Finally, Dad caved. “Okay. Don’t tell your mother I took you.”
A few days later, well after it was dark, way after the average twelve-year-old would have bathed, climbed into her pajamas, and said her evening prayers, Daddy and I piled onto a Washington, DC, bus headed all the way up Sixteenth Street, into a nice white neighborhood teeming with expensive restaurants, bars, and lots of revelers, drunk, cursing, and hopping from club to club looking for their next bit of fun. Dad and I arrived just in time for the ten o’ clock show; after he got me settled in my seat, my father took a beer out of his jacket pocket, drank it, then promptly fell asleep, leaving me to decipher all on my own Richard Pryor’s commentary on prison, the mafia, masturbation, orgasms, Africa, the word “nigger,” and freebasing. I mean, Richard Pryor said some things, and for the most part, I laughed, but God, I was uncomfortable and embarrassed and ready to melt into that seat. Finally, just as the credits began to roll, Daddy woke up and stretched like it was a new day, then looked over at me and saw my face, wide-eyed and contorted in a combination of horror, fascination, and wonder. Dad laughed his ass off.

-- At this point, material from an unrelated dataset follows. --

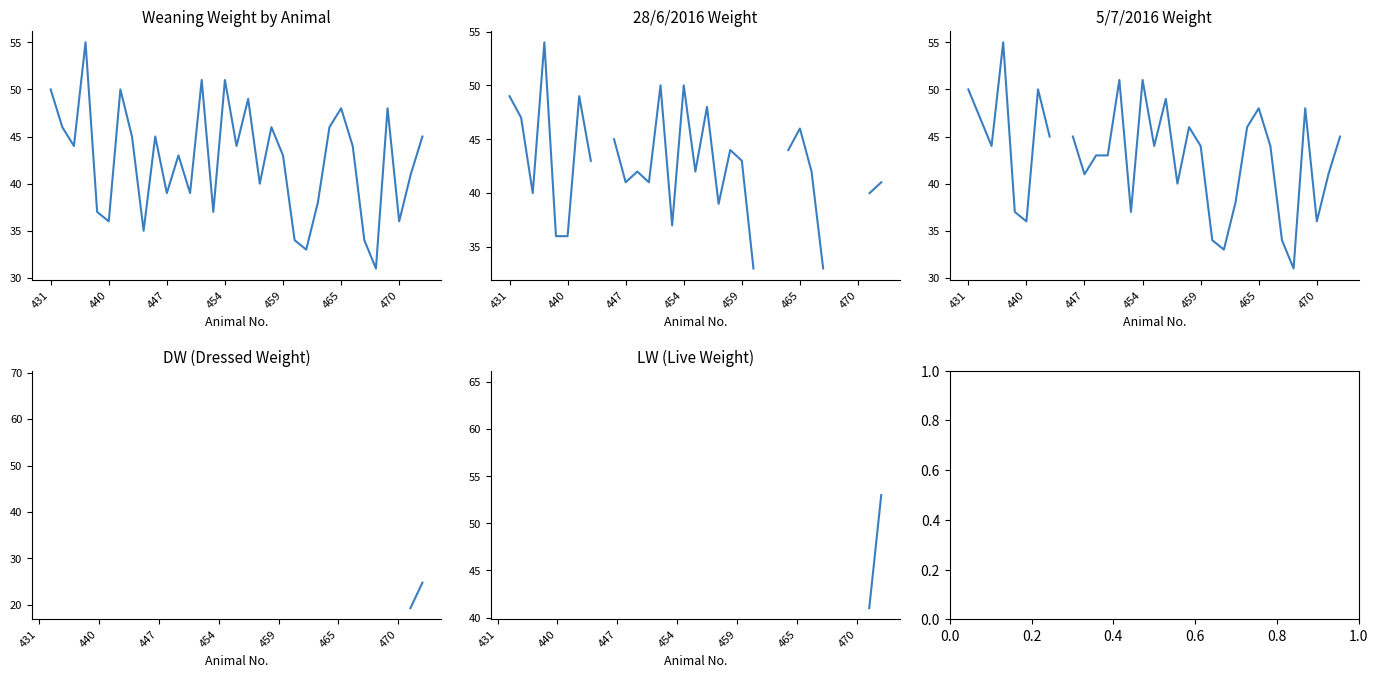

True or false: DW and LW cross at least once.

False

“I told yo ass!” he said when he finally composed himself. “Now come on. And don’t tell your mother.”
I kept my mouth shut. But I never, ever forgot the experience, and later, when I had the opportunity to really dig deep into Richard Pryor’s films and stand-up routines, I came to appreciate the intricacy of his humor—how each of his characters, whether wrapped in a joke or prancing across the big screen, revealed something deeper than what was on the surface. A nine-year-old masturbating in a tub wasn’t so much a nasty little boy as he was a kid on a journey to discovering his body; an aggrieved husband shooting up his own car to spite his wife is angry, but he’s also proud that the car is proof he’s a good provider; a backwater country man who runs into Dracula may be too ignorant to know he’s facing off against a killer, but he’s observant, confident, and skilled enough to pick at the vampire’s flaws and fend him off with insulting, cutting words. Each of those revelations, and so many more, goes to the heart of his characters’ humanity, revealing what ultimately rules their actions: insecurity, fear, racism, boredom, empathy, lust, wonder.
This, to me, made Richard Pryor not only funny, but also a master teacher—one of the first entertainers to reveal to me the importance of going deeper than what is on the page. He used his body. He made noises and faces. His sighs and well-timed chuckles and the way he could shrink himself, this superstar, bigger than life, into a pile of everyman vulnerability, made me connect with him. I got the same from watching Lucille Ball and Carol Burnett, Goldie Hawn, Bette Davis, and Tom Hanks, too, each of them masters at transforming themselves—masters at creating iconic characters.
I live for iconic characters. Think Angela Bassett in Waiting to Exhale, when she runs through the closet of her soon-to-be ex-husband, rambling on and on about being the sucker for putting her man above herself, only to have him stomp her heart into the ground. Who can forget the sight of her ripping his expensive suits off the hangers, piling them all into his fancy car, striking that match, lighting her cigarette, tossing the tiny flame on top of that beautiful ride then stomping down the driveway, the inferno behind her matching the rage in her eyes? We’ll never stop talking, either, about Angela’s star turn in What’s Love Got to Do with It, a transformation into the superstar Tina Turner so thorough in its innocence, weariness, fear, and drive that it doesn’t occur to us viewers until the end of the film, when it transitions into a real-life Tina Turner stage performance, that Angela is only playing Tina, and is not the actual singer herself.
This is what I love, too, about Sanaa Lathan, an incredible actress whose performance in the 2000 rom com Love & Basketball was downright transformative. She literally disappeared into her character, Monica, an ambitious but frustrated college basketball player desperate in her pursuit of both stardom on the court and love with a childhood friend who is as passionate about the sport as she. I know Sanaa. She is as far from a tomboy as they come—all curves and soft, pink, and girly. But on-screen, she was a cornrow-wearing, six-pack-having baller with a sportsman’s heart and a disgust for makeup and tight dresses. There’s one scene in particular that stands out to me as the finest example yet of her ability to turn herself inside out and become Monica, so much so that Sanaa disappears. In it, she’s playing an intense high school game in front of a coach scouting Monica for the roster of a college team she’s desperate to play for, when she misses a potentially game-winning shot and has to foul out in order to give her team the chance to win without her. Forced to deal with the disappointment and embarrassment of failing her team, Monica stalks over to the sidelines and literally hides from the crowd, fighting back her tears while she buries her face in the folds of her jersey. What was incredible to me as an actress was Sanaa’s choice to make the scene not about the tears, but the hiding. I watch a mind-numbing number of movies—for work, for pleasure, to study, to learn—and today I remember that scene, more than fifteen years old, as though I watched it five minutes ago. That’s acting. That’s iconic.